Petit à petit, la Corse change d’aspect. Les micro-régions touristiques sont en train d’être bâties comme l’ont été dans le passé, certaines régions touristiques continentales et, parfois, en dépit du bon sens. Balagne, Extrême-Sud, le Valincu ou rive sud d’Ajaccio voient l’immobilier littéralement exploser mais cette fois-ci au sens figuré du terme. Au risque de créer une bulle spéculative qui ne manquera pas elle de crever.
Un mitage systématique du rivage
Lorsqu’on traite de la Corse, il faut avancer avec une grande prudence tant les termes utilisés sont souvent galvaudés par une presse continentale à sensation. En premier lieu, il faut donc évacuer quelques faux procès. Contrairement aux propos tenus par des journalistes, le littoral corse n’est pas en proie aux promoteurs. Pour s’en convaincre, il suffit de se balader en avion au-dessus de notre île. Que l’immobilier suscite des appétits est indéniable. Mais, de grâce, arrêtons avec le mythe de la Mafia aux aguets. Une grande partie des résidences secondaires insulaires sont les maisons de villages dont les propriétaires habitent désormais en zone urbaine ou périurbaine. Deuxième, il est difficile d’envisager un avenir économique à la Corse, sans sérieusement réfléchir à la question de l’occupation des sols autrement qu’en des termes qui remontent à un demi-siècle. Oui, le tourisme est une manne pour la Corse. Non, on ne peut interdire l’acquisition de biens par des "étrangers" sauf à vouloir créer un marasme dont nous n’avons vraiment pas besoin.

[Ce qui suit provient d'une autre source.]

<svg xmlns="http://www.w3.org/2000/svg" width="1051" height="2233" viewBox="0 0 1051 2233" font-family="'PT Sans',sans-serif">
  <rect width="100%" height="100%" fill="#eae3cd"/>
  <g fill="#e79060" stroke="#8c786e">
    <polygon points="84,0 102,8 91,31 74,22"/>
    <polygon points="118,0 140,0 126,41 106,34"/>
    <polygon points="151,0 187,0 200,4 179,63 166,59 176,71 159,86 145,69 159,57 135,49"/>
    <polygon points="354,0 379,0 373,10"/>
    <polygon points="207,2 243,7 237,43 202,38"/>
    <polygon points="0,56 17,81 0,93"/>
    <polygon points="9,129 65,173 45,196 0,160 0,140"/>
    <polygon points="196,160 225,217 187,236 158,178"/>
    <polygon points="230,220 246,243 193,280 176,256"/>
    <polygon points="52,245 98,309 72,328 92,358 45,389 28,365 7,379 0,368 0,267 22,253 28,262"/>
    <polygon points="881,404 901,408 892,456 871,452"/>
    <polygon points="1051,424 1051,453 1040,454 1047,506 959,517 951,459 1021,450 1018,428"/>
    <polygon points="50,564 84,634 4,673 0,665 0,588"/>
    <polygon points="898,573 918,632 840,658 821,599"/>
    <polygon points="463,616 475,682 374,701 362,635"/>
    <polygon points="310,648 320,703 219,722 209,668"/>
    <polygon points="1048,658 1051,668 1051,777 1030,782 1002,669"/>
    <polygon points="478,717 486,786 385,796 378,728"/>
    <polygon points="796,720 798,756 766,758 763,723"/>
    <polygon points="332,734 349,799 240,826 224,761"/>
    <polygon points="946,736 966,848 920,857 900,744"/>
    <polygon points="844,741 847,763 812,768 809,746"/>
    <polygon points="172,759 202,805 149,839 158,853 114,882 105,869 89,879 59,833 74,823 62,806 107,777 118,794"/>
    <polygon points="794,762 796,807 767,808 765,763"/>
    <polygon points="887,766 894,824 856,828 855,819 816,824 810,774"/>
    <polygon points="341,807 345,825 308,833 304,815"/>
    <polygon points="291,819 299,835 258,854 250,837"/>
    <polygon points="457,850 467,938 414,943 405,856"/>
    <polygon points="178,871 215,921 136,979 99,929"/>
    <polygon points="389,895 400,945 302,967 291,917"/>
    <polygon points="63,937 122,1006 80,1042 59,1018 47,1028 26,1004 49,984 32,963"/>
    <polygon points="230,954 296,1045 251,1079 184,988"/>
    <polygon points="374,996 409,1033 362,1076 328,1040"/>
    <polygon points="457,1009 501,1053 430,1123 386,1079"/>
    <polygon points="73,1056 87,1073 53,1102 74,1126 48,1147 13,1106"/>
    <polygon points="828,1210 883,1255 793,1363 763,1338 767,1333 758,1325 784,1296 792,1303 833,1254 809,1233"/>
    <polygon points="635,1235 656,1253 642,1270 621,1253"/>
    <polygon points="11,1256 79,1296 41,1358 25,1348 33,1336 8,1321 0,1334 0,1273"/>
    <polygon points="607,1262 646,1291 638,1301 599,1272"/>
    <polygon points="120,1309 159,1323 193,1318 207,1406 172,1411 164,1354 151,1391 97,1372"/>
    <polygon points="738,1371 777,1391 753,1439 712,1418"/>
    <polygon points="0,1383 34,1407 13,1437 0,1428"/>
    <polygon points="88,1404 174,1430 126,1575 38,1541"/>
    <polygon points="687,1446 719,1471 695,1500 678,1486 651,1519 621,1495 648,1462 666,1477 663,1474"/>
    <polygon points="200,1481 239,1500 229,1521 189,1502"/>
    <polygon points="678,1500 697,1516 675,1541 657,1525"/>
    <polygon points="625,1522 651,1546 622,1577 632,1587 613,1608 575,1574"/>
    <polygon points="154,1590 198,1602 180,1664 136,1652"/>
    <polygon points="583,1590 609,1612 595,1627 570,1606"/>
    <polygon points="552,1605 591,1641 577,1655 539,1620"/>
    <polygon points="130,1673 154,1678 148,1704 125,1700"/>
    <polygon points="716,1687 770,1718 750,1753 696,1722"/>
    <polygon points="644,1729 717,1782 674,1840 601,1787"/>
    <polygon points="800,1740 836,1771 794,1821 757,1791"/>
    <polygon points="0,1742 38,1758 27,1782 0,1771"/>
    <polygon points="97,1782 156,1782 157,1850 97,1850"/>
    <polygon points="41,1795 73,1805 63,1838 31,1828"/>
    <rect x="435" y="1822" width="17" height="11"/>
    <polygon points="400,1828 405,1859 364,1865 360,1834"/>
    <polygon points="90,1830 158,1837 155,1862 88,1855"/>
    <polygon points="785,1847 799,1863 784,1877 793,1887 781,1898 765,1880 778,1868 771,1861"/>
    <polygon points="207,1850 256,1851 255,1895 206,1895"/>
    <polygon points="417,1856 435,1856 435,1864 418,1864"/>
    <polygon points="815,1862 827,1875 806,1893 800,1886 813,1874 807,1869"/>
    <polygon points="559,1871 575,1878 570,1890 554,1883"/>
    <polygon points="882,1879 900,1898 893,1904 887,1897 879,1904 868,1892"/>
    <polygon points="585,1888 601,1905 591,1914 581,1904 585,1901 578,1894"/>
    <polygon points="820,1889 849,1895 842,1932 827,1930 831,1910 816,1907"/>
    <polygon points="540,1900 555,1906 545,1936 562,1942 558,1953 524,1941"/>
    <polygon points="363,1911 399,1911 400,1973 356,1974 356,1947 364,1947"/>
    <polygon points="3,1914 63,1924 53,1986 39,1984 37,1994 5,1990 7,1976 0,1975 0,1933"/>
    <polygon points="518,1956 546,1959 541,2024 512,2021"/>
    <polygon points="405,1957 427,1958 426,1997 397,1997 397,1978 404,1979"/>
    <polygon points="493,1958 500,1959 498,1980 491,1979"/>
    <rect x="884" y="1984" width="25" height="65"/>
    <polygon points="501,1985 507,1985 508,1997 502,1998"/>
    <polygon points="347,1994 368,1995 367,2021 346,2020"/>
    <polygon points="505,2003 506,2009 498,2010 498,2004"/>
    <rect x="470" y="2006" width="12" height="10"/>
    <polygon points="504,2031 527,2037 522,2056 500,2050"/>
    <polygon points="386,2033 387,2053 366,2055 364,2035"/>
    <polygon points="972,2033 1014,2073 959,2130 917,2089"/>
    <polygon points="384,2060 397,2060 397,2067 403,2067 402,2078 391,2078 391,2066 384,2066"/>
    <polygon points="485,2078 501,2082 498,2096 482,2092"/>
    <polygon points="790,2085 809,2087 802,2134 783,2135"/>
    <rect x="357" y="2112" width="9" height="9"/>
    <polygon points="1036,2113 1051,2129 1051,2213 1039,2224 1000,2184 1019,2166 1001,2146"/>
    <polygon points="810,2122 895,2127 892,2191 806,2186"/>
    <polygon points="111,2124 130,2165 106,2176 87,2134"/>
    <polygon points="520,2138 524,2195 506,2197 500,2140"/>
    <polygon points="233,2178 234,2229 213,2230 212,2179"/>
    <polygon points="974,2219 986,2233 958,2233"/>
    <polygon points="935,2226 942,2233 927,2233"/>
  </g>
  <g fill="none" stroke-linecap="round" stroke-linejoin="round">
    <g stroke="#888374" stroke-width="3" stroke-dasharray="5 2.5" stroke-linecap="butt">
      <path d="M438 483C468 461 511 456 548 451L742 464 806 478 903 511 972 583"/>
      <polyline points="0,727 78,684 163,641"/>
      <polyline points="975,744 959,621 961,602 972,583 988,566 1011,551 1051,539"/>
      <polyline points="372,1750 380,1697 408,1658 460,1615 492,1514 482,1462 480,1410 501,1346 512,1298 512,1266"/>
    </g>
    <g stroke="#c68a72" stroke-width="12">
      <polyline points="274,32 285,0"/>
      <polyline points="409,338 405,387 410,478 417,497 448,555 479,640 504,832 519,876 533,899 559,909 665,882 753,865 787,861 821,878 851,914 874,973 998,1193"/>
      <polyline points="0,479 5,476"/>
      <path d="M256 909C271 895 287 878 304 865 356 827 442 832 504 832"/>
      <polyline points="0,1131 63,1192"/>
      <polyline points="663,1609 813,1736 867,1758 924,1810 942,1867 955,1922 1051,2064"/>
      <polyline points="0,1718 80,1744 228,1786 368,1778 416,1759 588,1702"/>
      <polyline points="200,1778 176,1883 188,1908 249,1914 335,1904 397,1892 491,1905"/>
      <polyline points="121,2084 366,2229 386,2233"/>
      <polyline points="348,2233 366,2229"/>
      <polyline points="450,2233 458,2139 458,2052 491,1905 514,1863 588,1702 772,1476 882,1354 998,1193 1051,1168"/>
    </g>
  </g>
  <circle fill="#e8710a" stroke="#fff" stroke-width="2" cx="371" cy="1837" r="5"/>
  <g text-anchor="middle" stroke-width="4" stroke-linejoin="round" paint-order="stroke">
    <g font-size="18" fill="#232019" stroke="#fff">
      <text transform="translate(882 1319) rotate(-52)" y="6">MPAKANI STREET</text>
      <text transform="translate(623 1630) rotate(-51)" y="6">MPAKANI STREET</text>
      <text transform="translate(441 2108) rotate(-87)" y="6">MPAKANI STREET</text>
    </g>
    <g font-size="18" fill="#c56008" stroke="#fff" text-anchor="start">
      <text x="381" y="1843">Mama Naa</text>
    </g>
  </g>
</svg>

Toute la problématique est de parvenrr à imaîtriser le volume de construction. Or, dans les quelques micro-régions suscitées, ce n’est visiblement pas le cas. De Porticcio au Ruppione, les villas poussent comme des champignons. À Porticcio et à Agosta ce sont des immeubles sans oublier le colossal Radisson qui désormais jouxtent le rivage. La bande des cent mètres n’est visiblement plus qu’un vague terme apposé à l’intérieur d’une vague loi. Grâce au principe du mitage, c’est toute la rive sud qui, bientôt, sera recouverte. Or, on n’entend guère les hardis défenseurs du statut de résident s’élever contre ces constructions souvent peu harmonieuses. Quant aux clandestins, ils ignorent (et c’est d’ailleurs une bonne chose) le lieu.
Une loi miteuse et mitée
À Propriano c’est l’équivalent du Radisson qui s’élève à deux pas de la plage. Comment un tel permis a-t-il pu être obtenu ? C’est vraisemblablement légal mais proprement invraisemblable. Et cela pose la question de la bataille à mener pour empêcher l’extension de tels monstres qui, soit dit en passant, pullulent sur la côte orientale. Ils sont la preuve matérielle que la loi littoral ne sert plus à protéger le littoral. Mais nous restons coincés par l’inexistence du débat portant sur la société que nous voulons. D’un côté nous aimerions que tout soit accessible aux plus humbles, ce qui requiert ou le communisme ou l’acceptation d’un tourisme de masse, terriblement destructeur pour la nature et très coûteux au bout du compte pour le citoyen. Soit nous optons pour un tourisme moyen et haut de gamme, ce qui est évidemment terriblement injuste pour les plus modestes. Pour l’heure, l’occupation des sols en Corse ne ressemble à rien mêlant le meilleur au pire, dévorant des collines entières, mêlant les genres architecturaux, les couleurs, dédaignant la nature. La région de Porto Vecchio est vraisemblablement pionnière en matière d’horreurs diverses et variées. La loi littoral, miteuse et mitée, est entièrement à revoir. Et il serait bon qu’au lieu de s’appuyer sur un texte général définissant des généralités, la Corse s’applique à écrire sa propre histoire et donc à définir ses propres droits et devoirs.
Être mature
Ce sont toujours des minorités qui tractent une société. Mais il faut que ces minorités soient mues par l’intérêt général (ou tout au moins ce qu’elles croient être l’intérêt général) et non pas par leurs petits calculs à court terme. Or l’idée d’intérêt général (qui implique évidemment des sacrifices des intérêts particuliers) est une denrée rare sur le pourtour méditerranéen. Cette carence peut mener droit à la catastrophe si on en croit le tragique exemple grec. La Corse devrait être un paradis méditerranéen : faible population, beauté naturelle etc. etc. Alors qu’est-ce qu’on attend pour être heureux et faire de la Corse l’un des lieux de bonheur de la planète ? Mais cela implique d’être indépendant dans nos têtes, de chasser le modèle français de nos pensées et d’imaginer un avenir autochtone avec ses nécessités de justice sociale et de partage.